把包袱皮兜好,将衣服重新盖上,他猛地抬头。
“白干事!
去,拿上枪,到门口站着去!
记住,没有我的命令,谁也不能进来!
记住,是任何人!
就算一会儿卢队长带着巡逻队回来了,也得给我拦在外面!
这是命令!”
白流被科长这突如其来的严厉吓了一跳,下意识地挺直身体,敬了个礼:
“是!科长!”
他也不敢多问这衣服到底是啥,迅速将桌上那把五四式手枪组装好,又忍不住好奇地瞥了郑东升和那件怪衣服一眼。
随后便快步走到门外,紧紧带上了门,站在门口跟个门神一样的持枪肃立,如临大敌一般。
看到白流出去并关好了门,郑东升心里悬着的一块大石头终于落了地,暗自长出了一口气。
这一步,他是赌对了!
不枉他翻遍了整个旧金山的跳蚤市场找出来了这么一件宝贝啊。
而殷繁荣此时也将郑东升这细微的放松看在眼里,心中原本升起的一丝关于“郑东升可能是美蒋特务”的怀疑,暂时消散了些。
如果真是特务,眼看着屋里就剩下俩人,也不会在这种时候有明显放松的表现。
他转回身,目光如炬地盯着郑东升,压低了声音,一字一句地问道:
“郑东升,你现在老实告诉我,你到底是从哪里搞来的这个东西?!
记住了,一句都不能掺假!要如实交代!”
郑东升顿时就像是被吓到了一样,缩了缩脖子,拿手攥着衣裳角。
那样就跟被老师抓到去网吧的小学生一样,搓着手指,好半天,他才支支吾吾地说:
“那……那领导,我……我要是说了,您得先保证不抓我……我……我承认我去了不该去的地方……”

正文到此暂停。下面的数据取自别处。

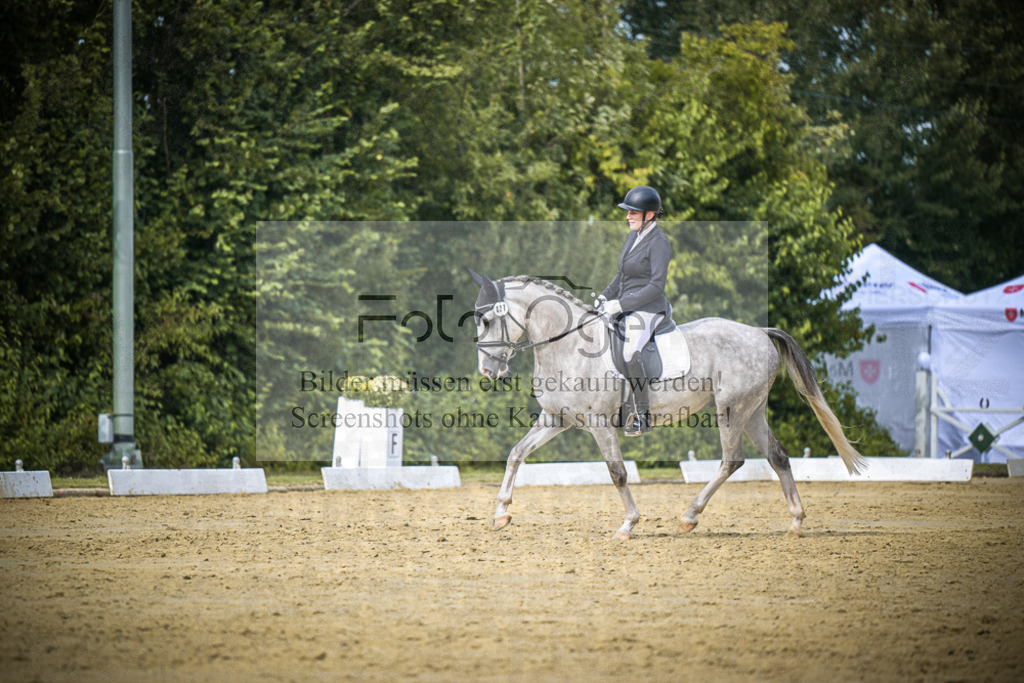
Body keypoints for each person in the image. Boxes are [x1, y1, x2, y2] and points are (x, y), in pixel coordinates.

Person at [597, 185, 672, 436]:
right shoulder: (633, 236)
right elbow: (621, 275)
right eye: (628, 211)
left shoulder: (659, 243)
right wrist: (605, 296)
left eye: (633, 212)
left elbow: (656, 286)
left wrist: (621, 304)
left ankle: (642, 414)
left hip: (649, 308)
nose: (628, 216)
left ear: (649, 215)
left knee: (630, 351)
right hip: (625, 305)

殷繁荣现在所有心思都被这件衣服占据了,只想尽快弄清来源,哪有空跟他扯皮,赶紧不耐烦地挥挥手:
“行行行!
我保证,只要你说清楚来历,不是通敌叛国,我就不抓你!
快说!”
郑东升这才像是下了决心一样,咽了口唾沫,开始现场直编:
“殷叔,这前几天,我不是想出去买点红糖么……”
“我上了趟小市,道上可能是呛了点风,肚子难受,我找了个背风地方准备接手。
我这边刚蹲下,就看见道边不大点一小孩,在路边土坡那儿拿树杈子在那刨坑玩。”